__GOAL OF THE EXERCISE__
Quote the full article about Unilever's planned New Haven innovation center word for word.

__DOCUMENT SEGMENT__
Unilever has unveiled plans to develop a new $270 Global Innovation Centre in New Haven, Connecticut, due to open in 2029. This will be a leading hub for the company’s research and development for its personal care, beauty and wellbeing businesses.
The company said that that the location placed it “at the heart of one of the world’s fastest-growing biosciences innovation clusters - home to dozens of world-class universities and hundreds of companies.”
The centre will give Unilever capabilities in several areas. These include: packaging innovation, with a studio to allow faster development of packaging prototypes; a centre for skin care and cleansing; as well as its polycultural skin and hair centre of excellence specialising in creating ingredients and products that address the unmet needs of millions of consumers. A human performance lab, generating data and insights in human physiology; and a fragrance house will also be part of the new facility.
“The combination of assets and capabilities – including AI and quantum computing – will speed up materials discovery, product testing and development,” the company said.
Unilever added that the US is its priority market for the expansion of its beauty, wellbeing and personal care portfolio. “US brands and US culture trends travel globally so the country serves as a platform for international product roll-outs,” the company said. Unilever adds that it holds more than 500 patents in the US and that access to universities and companies across the New Haven area will help it to build its expertise in skin biology, and microbiome and skin-brain axis.
Unilever Chief R&D Officer Richard Slater added: “The centre will bring these capabilities together to create products that are developed in the US and built to scale globally. The step change here is integration and speed […] with AI accelerating every stage of the cycle.”
The company said that this latest development supports its strategy to “become a sharper focused beauty, personal care and wellbeing company, built on shared capabilities across science-led innovation, demand creation and operational execution.”
The centre is set to employ around 300 people when it becomes fully operational. The investment of $270 million, over the long-term, includes $50 million in capital expenditure, which Unilever says is its biggest R&D capital expenditure investment in the US in 40 years. “This builds on nearly $15 billion invested in the US business over the past decade, across both acquisitions and capital projects,” the company said.

Pose landmark coordinates:
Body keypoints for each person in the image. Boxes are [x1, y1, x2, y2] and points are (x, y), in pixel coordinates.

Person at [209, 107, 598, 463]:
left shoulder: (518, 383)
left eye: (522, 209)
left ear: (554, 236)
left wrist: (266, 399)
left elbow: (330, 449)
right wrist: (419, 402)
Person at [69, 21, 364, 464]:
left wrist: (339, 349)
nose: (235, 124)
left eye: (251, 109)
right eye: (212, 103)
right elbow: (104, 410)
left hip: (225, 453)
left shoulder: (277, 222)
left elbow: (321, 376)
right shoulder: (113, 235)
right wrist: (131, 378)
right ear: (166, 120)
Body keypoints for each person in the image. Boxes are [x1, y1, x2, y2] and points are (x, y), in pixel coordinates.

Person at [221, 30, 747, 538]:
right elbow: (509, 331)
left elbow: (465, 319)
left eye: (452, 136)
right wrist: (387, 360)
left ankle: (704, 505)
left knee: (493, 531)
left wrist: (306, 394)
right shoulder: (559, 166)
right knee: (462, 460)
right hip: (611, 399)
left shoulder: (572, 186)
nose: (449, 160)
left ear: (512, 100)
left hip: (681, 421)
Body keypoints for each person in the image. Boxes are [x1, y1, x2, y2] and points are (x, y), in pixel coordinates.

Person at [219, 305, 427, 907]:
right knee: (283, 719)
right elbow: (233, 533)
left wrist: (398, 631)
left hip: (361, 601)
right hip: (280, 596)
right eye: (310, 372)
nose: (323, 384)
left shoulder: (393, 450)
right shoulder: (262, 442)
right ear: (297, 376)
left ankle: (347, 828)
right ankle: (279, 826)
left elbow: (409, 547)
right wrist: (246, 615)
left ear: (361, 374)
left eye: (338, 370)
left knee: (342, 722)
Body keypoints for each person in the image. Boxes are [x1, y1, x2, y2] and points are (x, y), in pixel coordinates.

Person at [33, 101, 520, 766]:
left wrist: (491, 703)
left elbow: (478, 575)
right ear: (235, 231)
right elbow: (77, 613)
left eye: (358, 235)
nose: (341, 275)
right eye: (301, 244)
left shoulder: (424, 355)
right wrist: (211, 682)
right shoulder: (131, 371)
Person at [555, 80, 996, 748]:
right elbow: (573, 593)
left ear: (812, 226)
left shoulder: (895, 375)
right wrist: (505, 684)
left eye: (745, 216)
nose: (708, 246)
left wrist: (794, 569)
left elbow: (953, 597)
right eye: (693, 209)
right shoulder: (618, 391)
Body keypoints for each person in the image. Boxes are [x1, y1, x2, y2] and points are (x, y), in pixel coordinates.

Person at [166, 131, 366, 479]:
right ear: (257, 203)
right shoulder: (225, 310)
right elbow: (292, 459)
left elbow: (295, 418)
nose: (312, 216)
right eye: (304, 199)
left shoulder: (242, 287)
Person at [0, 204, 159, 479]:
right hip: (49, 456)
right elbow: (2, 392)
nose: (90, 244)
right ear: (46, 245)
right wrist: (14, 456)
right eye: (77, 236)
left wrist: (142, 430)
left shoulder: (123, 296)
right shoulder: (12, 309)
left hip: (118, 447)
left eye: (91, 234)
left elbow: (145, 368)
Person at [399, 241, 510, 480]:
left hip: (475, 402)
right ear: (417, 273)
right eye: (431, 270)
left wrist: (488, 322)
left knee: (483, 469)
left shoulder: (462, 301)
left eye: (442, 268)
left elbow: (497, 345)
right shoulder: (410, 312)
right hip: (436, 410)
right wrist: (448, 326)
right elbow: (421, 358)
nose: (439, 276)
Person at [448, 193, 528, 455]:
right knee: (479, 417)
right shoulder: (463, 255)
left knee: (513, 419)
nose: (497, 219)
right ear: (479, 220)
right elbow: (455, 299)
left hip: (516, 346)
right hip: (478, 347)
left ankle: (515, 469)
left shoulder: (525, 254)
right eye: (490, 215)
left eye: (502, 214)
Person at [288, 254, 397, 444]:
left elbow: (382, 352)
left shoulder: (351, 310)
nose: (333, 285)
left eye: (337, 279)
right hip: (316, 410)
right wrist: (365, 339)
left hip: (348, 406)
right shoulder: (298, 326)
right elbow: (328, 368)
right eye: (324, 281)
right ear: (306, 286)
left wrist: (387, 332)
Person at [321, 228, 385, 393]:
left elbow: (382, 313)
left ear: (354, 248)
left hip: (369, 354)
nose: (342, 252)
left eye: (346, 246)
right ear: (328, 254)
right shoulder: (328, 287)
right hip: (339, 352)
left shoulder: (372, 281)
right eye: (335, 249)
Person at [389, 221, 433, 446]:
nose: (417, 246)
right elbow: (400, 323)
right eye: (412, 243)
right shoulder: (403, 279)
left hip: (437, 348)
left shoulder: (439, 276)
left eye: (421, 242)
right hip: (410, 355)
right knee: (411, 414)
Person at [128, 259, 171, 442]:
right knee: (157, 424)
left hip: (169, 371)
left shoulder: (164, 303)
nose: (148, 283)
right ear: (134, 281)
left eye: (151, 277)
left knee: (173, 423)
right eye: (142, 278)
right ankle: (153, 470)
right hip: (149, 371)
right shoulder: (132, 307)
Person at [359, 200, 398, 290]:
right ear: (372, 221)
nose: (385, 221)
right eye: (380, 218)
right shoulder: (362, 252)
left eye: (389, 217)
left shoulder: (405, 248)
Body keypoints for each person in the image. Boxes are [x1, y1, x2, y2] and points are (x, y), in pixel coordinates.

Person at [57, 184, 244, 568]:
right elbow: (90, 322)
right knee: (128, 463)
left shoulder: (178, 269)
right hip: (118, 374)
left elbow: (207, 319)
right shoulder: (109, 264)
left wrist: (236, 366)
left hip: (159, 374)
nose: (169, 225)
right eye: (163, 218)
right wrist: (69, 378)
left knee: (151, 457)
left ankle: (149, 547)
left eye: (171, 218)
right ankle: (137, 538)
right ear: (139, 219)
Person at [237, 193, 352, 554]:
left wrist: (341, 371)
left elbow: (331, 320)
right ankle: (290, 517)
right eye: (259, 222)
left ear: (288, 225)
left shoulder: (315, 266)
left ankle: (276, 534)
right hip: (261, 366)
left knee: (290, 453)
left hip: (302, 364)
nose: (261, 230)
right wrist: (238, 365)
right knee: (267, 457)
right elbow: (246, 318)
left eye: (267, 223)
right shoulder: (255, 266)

__RESULT OF THE EXERCISE__
Unilever has unveiled plans to develop a new $270 Global Innovation Centre in New Haven, Connecticut, due to open in 2029. This will be a leading hub for the company’s research and development for its personal care, beauty and wellbeing businesses.
The company said that that the location placed it “at the heart of one of the world’s fastest-growing biosciences innovation clusters - home to dozens of world-class universities and hundreds of companies.”
The centre will give Unilever capabilities in several areas. These include: packaging innovation, with a studio to allow faster development of packaging prototypes; a centre for skin care and cleansing; as well as its polycultural skin and hair centre of excellence specialising in creating ingredients and products that address the unmet needs of millions of consumers. A human performance lab, generating data and insights in human physiology; and a fragrance house will also be part of the new facility.
“The combination of assets and capabilities – including AI and quantum computing – will speed up materials discovery, product testing and development,” the company said.
Unilever added that the US is its priority market for the expansion of its beauty, wellbeing and personal care portfolio. “US brands and US culture trends travel globally so the country serves as a platform for international product roll-outs,” the company said. Unilever adds that it holds more than 500 patents in the US and that access to universities and companies across the New Haven area will help it to build its expertise in skin biology, and microbiome and skin-brain axis.
Unilever Chief R&D Officer Richard Slater added: “The centre will bring these capabilities together to create products that are developed in the US and built to scale globally. The step change here is integration and speed […] with AI accelerating every stage of the cycle.”
The company said that this latest development supports its strategy to “become a sharper focused beauty, personal care and wellbeing company, built on shared capabilities across science-led innovation, demand creation and operational execution.”
The centre is set to employ around 300 people when it becomes fully operational. The investment of $270 million, over the long-term, includes $50 million in capital expenditure, which Unilever says is its biggest R&D capital expenditure investment in the US in 40 years. “This builds on nearly $15 billion invested in the US business over the past decade, across both acquisitions and capital projects,” the company said.